E’ cruciale questo aneddoto di Pasquale che si mangia parole e carta,  perché anche da qui può partire la storia di  Donnola, il poeta di Grassano (il paese del materano dove Carlo Levi passò il primo periodo del suo internamento in Lucania) che da giovane  sognava  di fare l’attore ed invece si è ritrovato bidello nelle scuole e, per un lunghissimi anni, a combattere contro i demoni maledetti del bere. Di quando era  l’alcol  a battere le scansioni del suo vivere  dice di avere solo rimpianti e nessun ricordo. Passava da un bar all’altro o si ritrovava con gli amici nel grotta di Zorro, la cantina di Pasquale dove, tuttavia, tra i fumi dell’alcol fermentava  una poesia di piaghe e ferite in cui i tumulti di Donnola trovavano commistione con le urla di ogni uomo in affanno.

Sessantaquattro anni, barba lunga  ed incolta da monaco francescano, il cantore di Grassano che  vorrebbe “abbracciare la notte/dimenticare il tempo che fugge” da anni  non è più un alcolista, la  poesia l’ha salvato  restituendogli il sapore dell’esistere.

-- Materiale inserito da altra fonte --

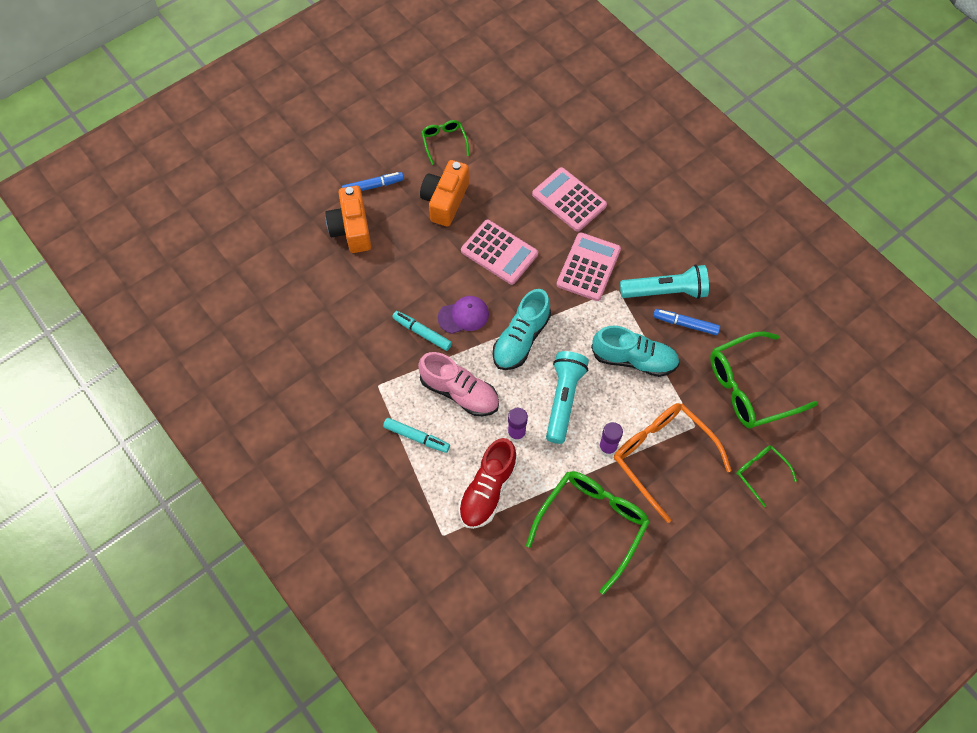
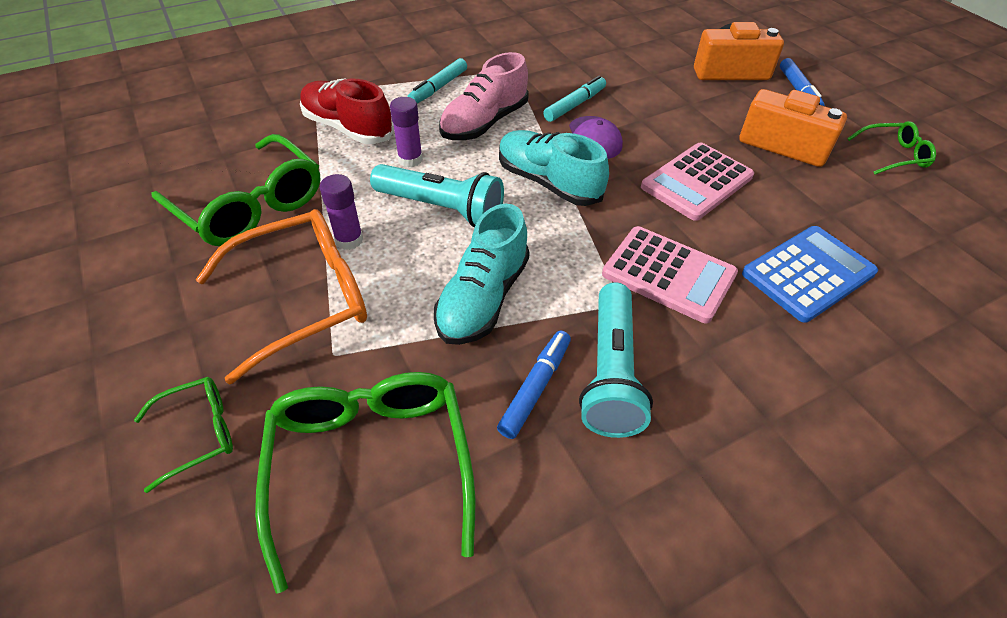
camera: 100 degrees right, 15 degrees down
(569, 200) = (808, 273): pink calculator -> blue calculator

Lo racconta in “Urli e risvegli”, il docu-film a lui dedicato  da Nicola Ragone  che l’aveva già voluto sul  set del cortometraggio “Sonderkommando”,  vincitore  nel 2015 del Nastro D’Argento. Il nuovo lavoro del  giovane regista lucano è un ritratto  di un uomo che  ha trovato  nel parola scritta il suo  bastone,  il sostegno per trasformare i  demoni di dentro in un risveglio, in una dolcezza disarmante. In un candore malinconico  che  viene sbattuto da Ragone allo sguardo dello spettatore sin dalle primissime sequenze in cui si vede Donnola nello scompartimento di un treno locale e  la macchina della presa che affonda sul  suo  volto rugoso e su quel suo sguardo assorto nei pensieri.

Un film su un uomo  e sul suo  segno poetico  è “Urli e risvegli” (attenzione proprio urli e non urla come si dovrebbe dire, così si vuol significare il grido dei tanti):  Donnola  parla del suo barcollante passato  e della sua ritrovata via,  attraversa luoghi della sua terra di Basilicata per andare  donare versi a conoscenti o lasciarli nei posti più impensabili come  dei messaggi in bottiglia. Lo si vede, inoltre, tra la piccola comunità di amici  della grotta di Zorro  e, infine, mentre urla  i suoi graffi con Eugenio Bennato che, spesso, durante i suoi concerti in Basilicata  lo chiama sul palcoscenico.

E se l’artista napoletano dice di aver trovato nella voce di Donnola  un inciso rock,  Nicola Ragone con il suo film – passato in anteprima al Bif&st di Bari e prodotto da Cutfish col sostegno della Lucana Film Commission – si adombra per  farci cogliere la poesia come uno spazio dell’autentico. E, naturalmente, in questa sua opera è sostenuto dal poeta di Grassano la cui parola anche sullo schermo si manifesta in entità  meravigliosa e sensibile. Seppur fragile, alla stregua  delle più alte poetiche.